Segment Start: Provided information
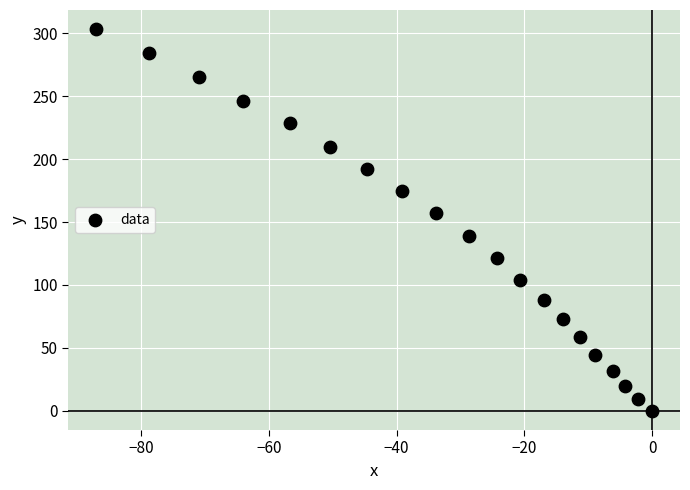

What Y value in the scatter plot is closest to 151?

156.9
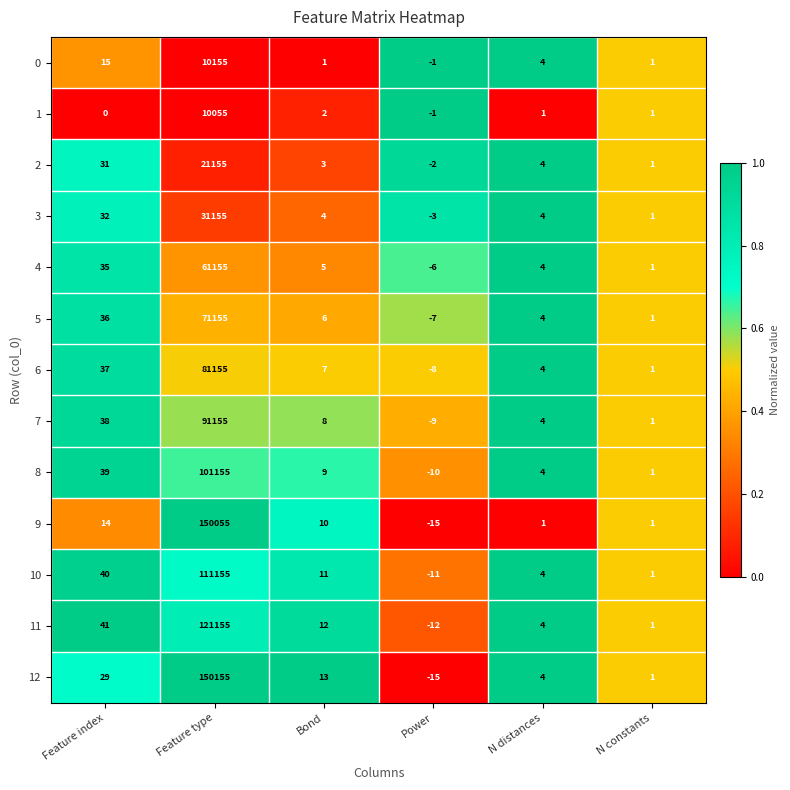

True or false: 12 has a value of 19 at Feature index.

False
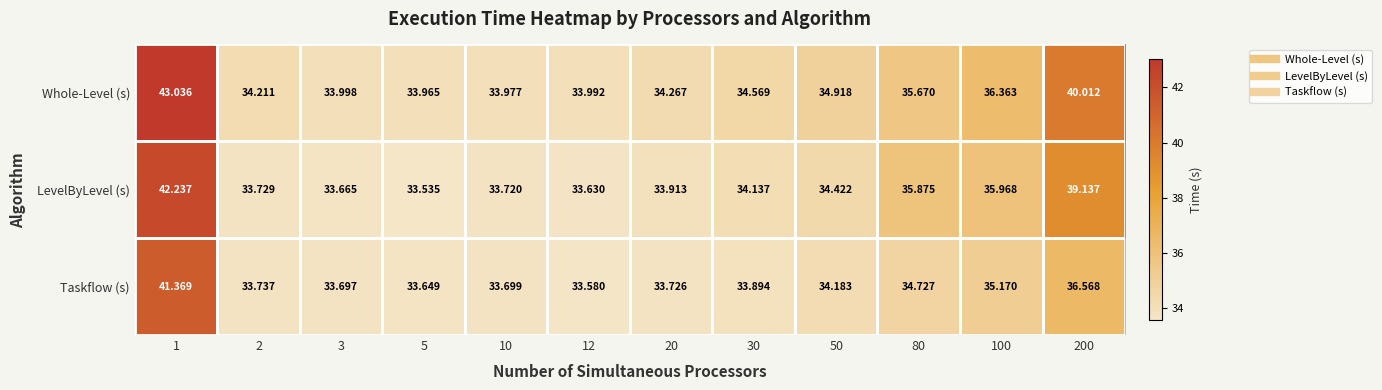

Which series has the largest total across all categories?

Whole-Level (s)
Segment End: Provided information
Segment Start: Provided information
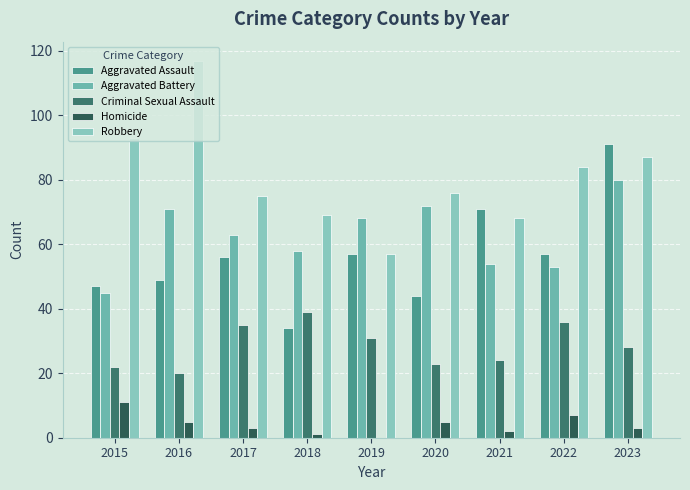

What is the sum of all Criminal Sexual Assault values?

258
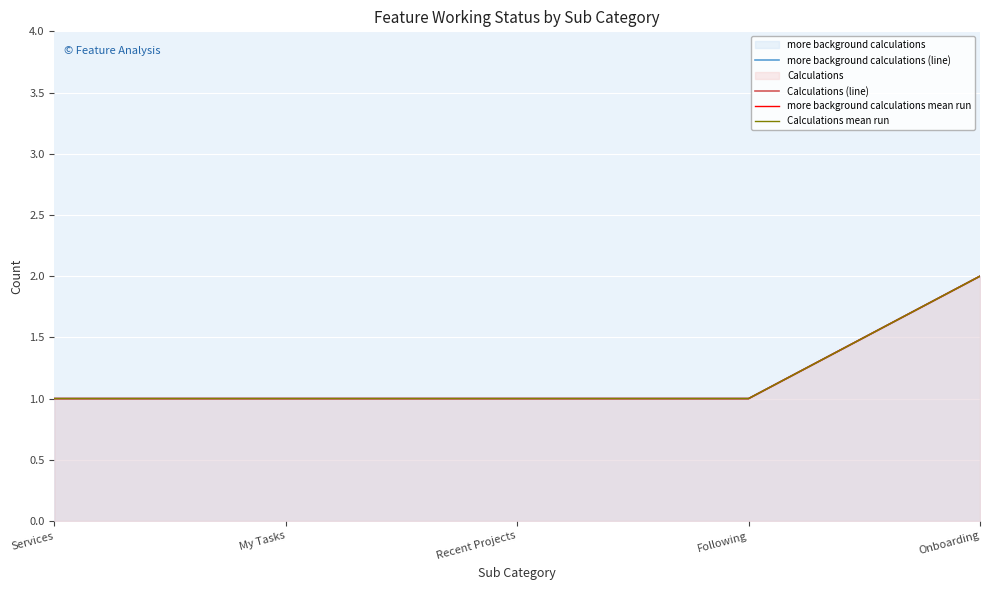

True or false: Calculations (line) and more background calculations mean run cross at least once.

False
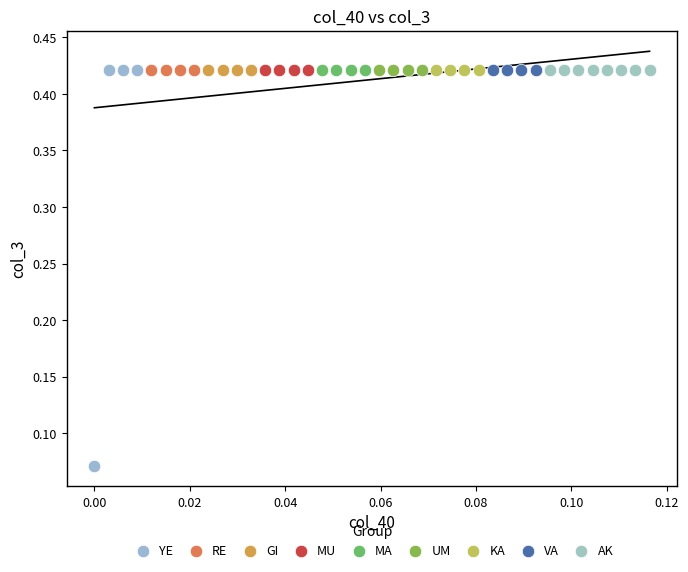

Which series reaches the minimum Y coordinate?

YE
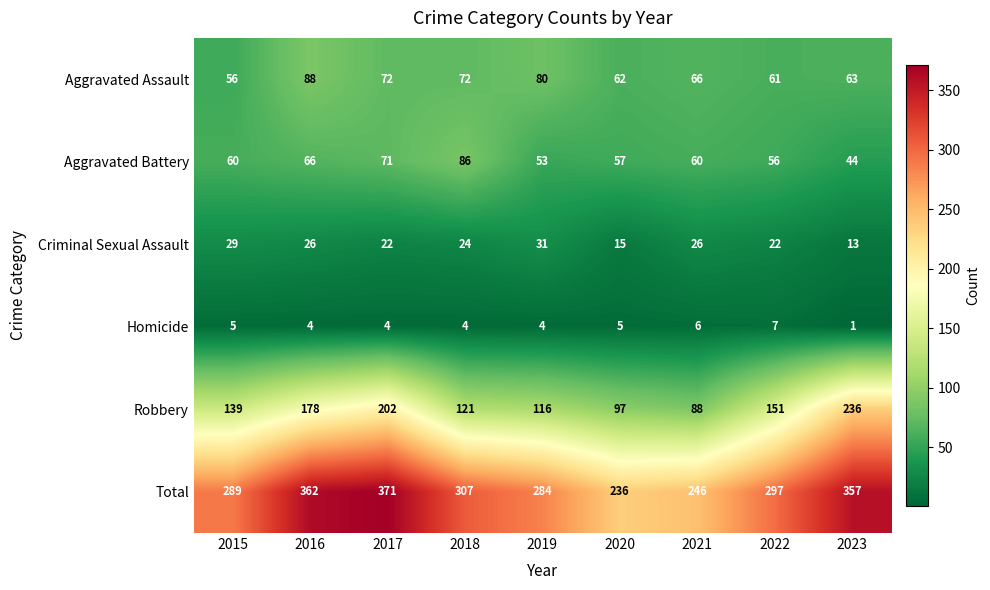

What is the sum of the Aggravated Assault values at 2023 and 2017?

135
Segment End: Provided information
Segment Start: Provided information
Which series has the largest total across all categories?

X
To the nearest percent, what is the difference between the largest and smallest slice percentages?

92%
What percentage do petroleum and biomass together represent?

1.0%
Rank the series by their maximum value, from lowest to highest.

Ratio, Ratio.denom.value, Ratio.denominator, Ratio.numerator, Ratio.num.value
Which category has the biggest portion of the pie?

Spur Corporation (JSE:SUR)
Segment End: Provided information
→ **Exercise instructions**: Count the lines of the data above that contain the string "Assault", with case counting. Reply with the number alone.

→ **Problem solution**: 2